WORK REQUIRED ▸
Can you recast the data from the line containing "Page size: 1500x844." through the line containing "Identify the document" as a JSON list of strings, one per line, omitting blank lines?

GIVEN INFORMATION ▸
◆ ◆ ◆ ◆ ◆ ◆ ◆
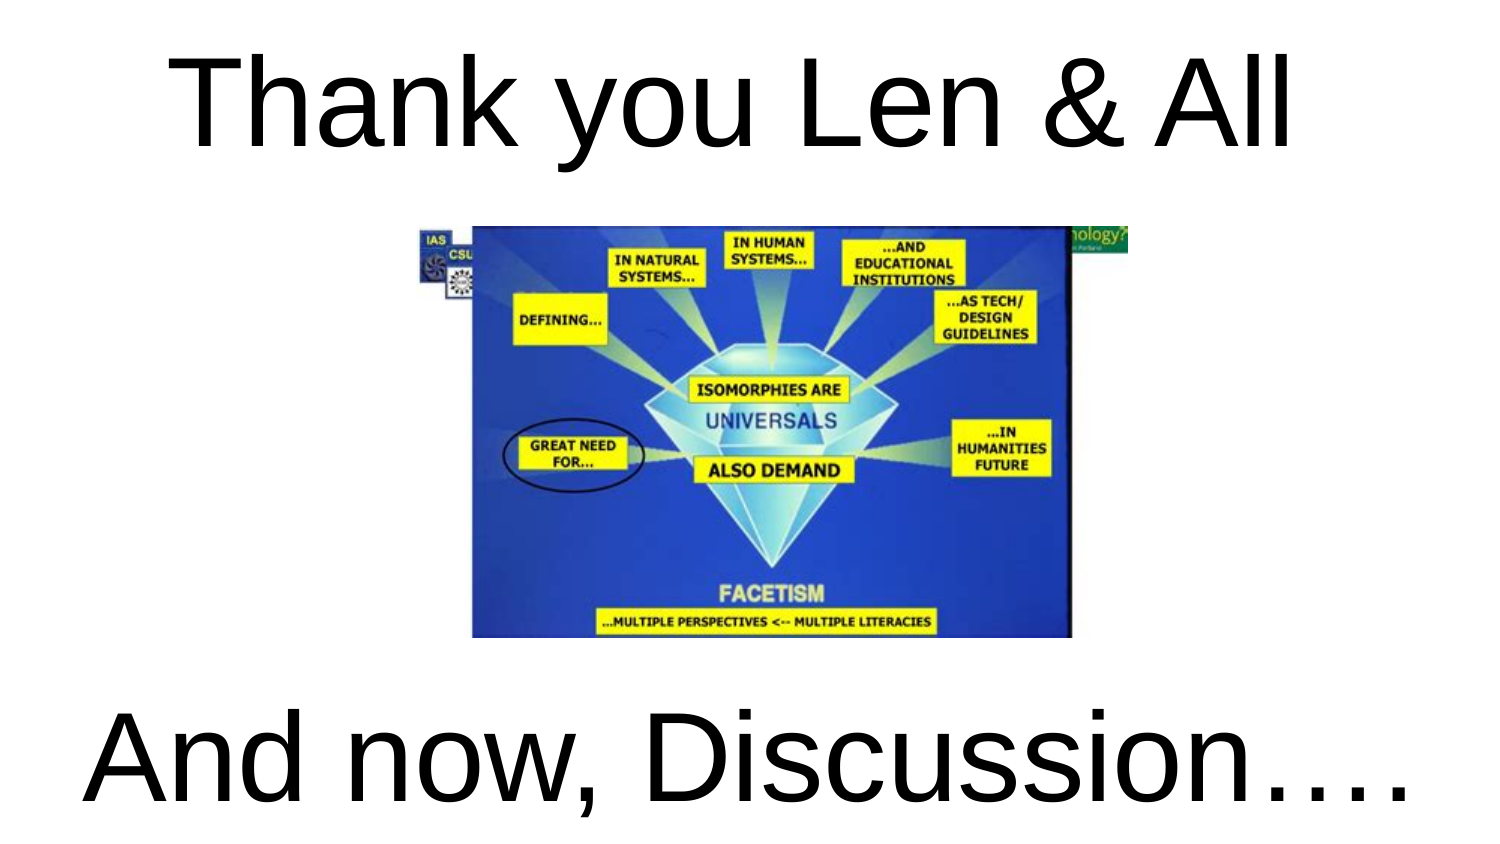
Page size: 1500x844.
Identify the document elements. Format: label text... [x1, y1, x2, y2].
◆ ◆ ◆ ◆ ◆ ◆ ◆
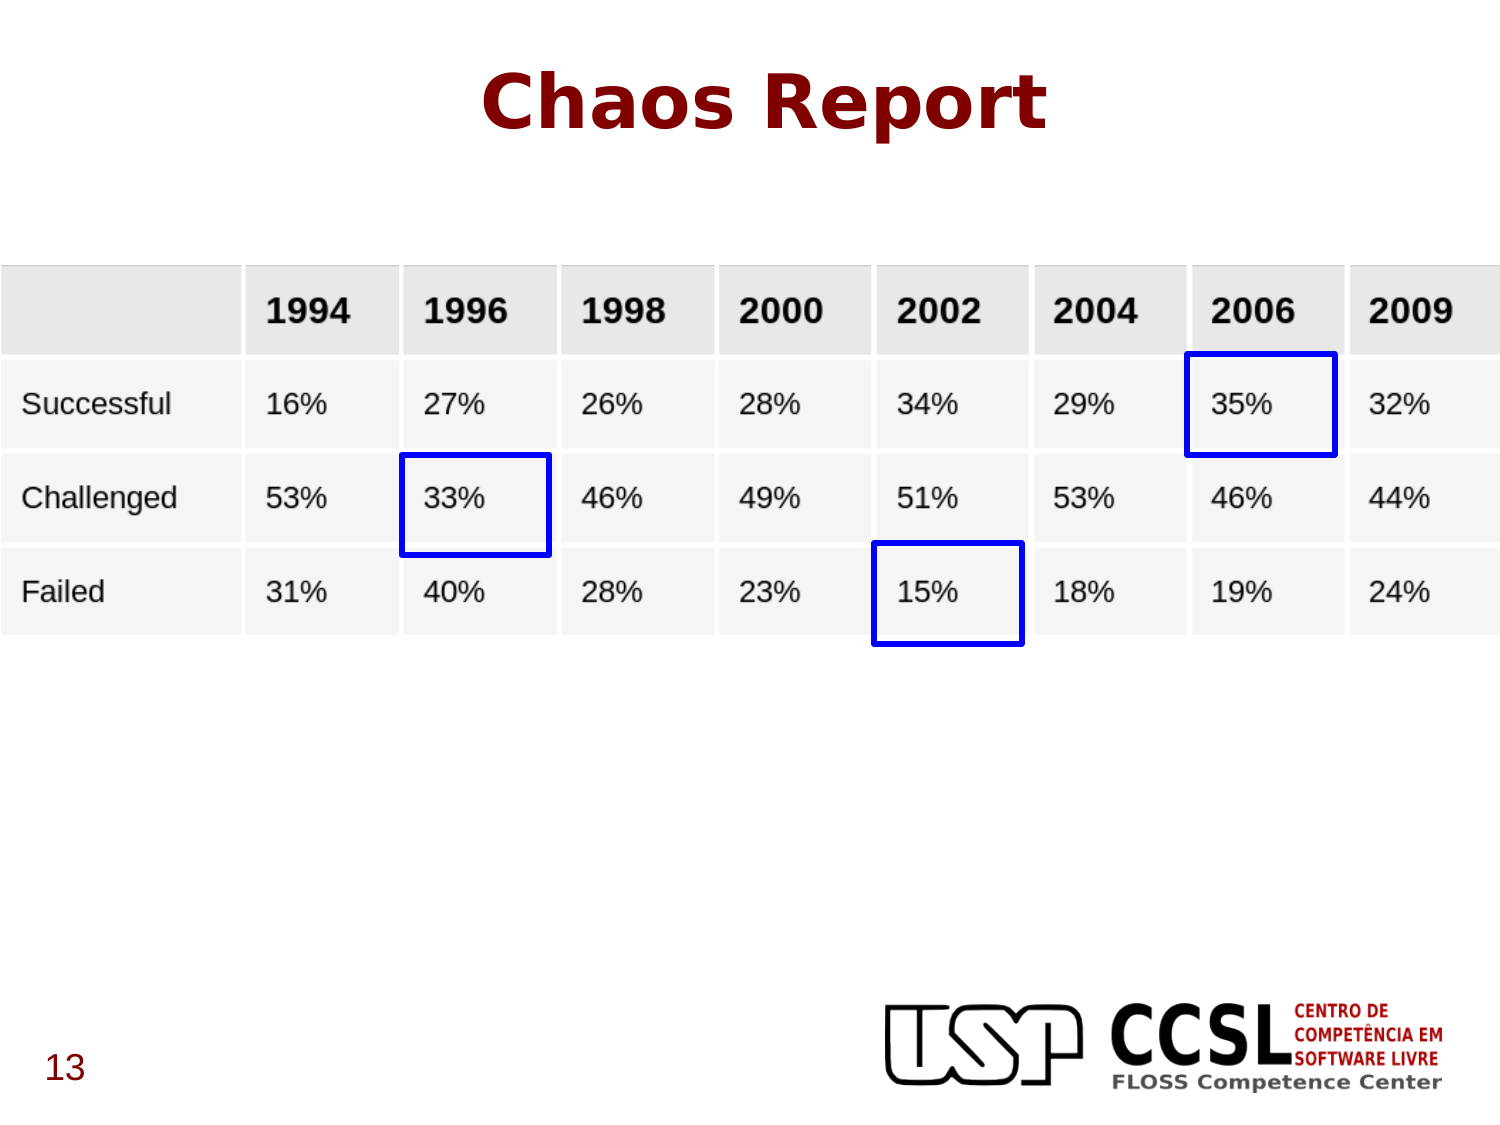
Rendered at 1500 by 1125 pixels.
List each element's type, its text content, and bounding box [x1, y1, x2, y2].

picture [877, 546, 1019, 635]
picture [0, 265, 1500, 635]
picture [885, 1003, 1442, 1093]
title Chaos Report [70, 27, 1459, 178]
◆ ◆ ◆ ◆ ◆ ◆ ◆
RESULT OF THE EXERCISE ▸
[
  "Page size: 1500x844.",
  "Identify the document elements. Format: label text... [x1, y1, x2, y2]."
]